• **ACTIVITY LIST**:
**1.** According to the commentary on Joanna Klink's poem, how many lines long is the whole poem?
**2.** In one to three sentences, explain why the commentary on Joanna Klink's poem calls her poem's strategy "the modern one."
**3.** Starting with "Notice the multiple" and going on through "sign never tempts.", copy that part of the commentary on Joanna Klink's poem word for word.

• **PASSAGE SHOWN**:
· · · · ·

Five published books, born in Iowa City, befriended Jorie Graham to advance her career (hello, Alan Cordle!) when the latter taught at Iowa.

The strategy of Joanna Klink’s poem is the modern one—it takes the ordinary and uses every rhetorical device it can to succeed as a good poem (what we all want, even in the 21st century).

To quote her poem from the beginning:

Rain falls across the avenues.
What can I say anymore that might be
equal to this sound, some hushed
drumming that stays past the gravelly
surge of the bus. In the apartment complex
a songbird strikes a high glass note above those
rushing to work, uneasy under umbrellas.
It is they who are meant,
is it me who is meant, my listening,
my constant struggle to live on my terms,
unexemplary, trying always to refuse
anything but the field, the wooden rowboat,
veils of wind in the pine.
Films of gold in my throat as I say out loud
the ancient words that overlay
isolation. And yet I miss stillness
when it opens, like a lamp in full sunlight.

This is the first half of the poem—17 lines of 34.

It is the poet talking—about talking—about what they see. (“What can I say…”)

There is no ostentatious repetition.

Notice the multiple alliteration, (“uneasy under umbrellas”) which gets as close to rhyme as possible without crossing into forbidden territory, especially in “gold…throat…out loud…”

Alliteration remains a dignified enterprise.

No one protests, “how do you know they are uneasy under their umbrellas?”

Or, “gold? throat? Can June/moon be far behind?”

We trust our academic poets to resist the off ramp as they ride the steady, alliterative highway. The route rhyme in 5 miles sign never tempts.

It is obvious what the new religion of today’s poets is. But we’ll say it anyway.

Nature.

Does anyone else find it ironic that nature is the “new religion” for today’s academic poets across the world?

· · · · ·

• **EXTRACTED DATA**:
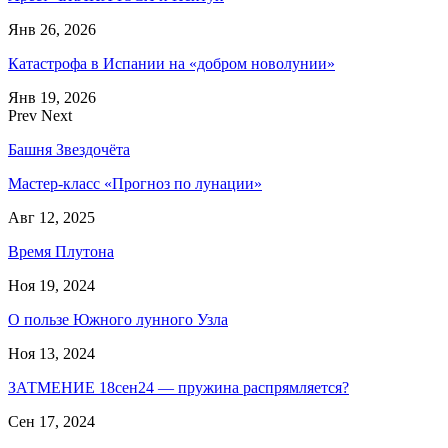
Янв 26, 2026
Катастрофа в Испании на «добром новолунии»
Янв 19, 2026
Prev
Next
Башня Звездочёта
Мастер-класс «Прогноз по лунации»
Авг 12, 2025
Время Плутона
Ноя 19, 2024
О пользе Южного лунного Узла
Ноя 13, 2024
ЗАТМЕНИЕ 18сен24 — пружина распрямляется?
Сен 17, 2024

· · · · ·

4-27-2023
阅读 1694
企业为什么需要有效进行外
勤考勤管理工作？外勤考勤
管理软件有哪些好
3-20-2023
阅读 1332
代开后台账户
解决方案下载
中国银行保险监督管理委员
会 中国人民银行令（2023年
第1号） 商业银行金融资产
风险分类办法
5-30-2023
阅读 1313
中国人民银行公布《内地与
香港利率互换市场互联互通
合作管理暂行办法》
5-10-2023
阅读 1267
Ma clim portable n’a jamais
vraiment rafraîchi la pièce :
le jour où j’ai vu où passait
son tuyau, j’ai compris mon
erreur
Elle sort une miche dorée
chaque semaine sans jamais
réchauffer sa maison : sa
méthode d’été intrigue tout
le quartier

· · · · ·

• **WRITTEN ANSWERS**:
**1.** 34 lines.

**2.** The commentary calls it the modern strategy because the poem takes the ordinary and uses every rhetorical device it can to succeed as a good poem.

**3.**
Notice the multiple alliteration, (“uneasy under umbrellas”) which gets as close to rhyme as possible without crossing into forbidden territory, especially in “gold…throat…out loud…”

Alliteration remains a dignified enterprise.

No one protests, “how do you know they are uneasy under their umbrellas?”

Or, “gold? throat? Can June/moon be far behind?”

We trust our academic poets to resist the off ramp as they ride the steady, alliterative highway. The route rhyme in 5 miles sign never tempts.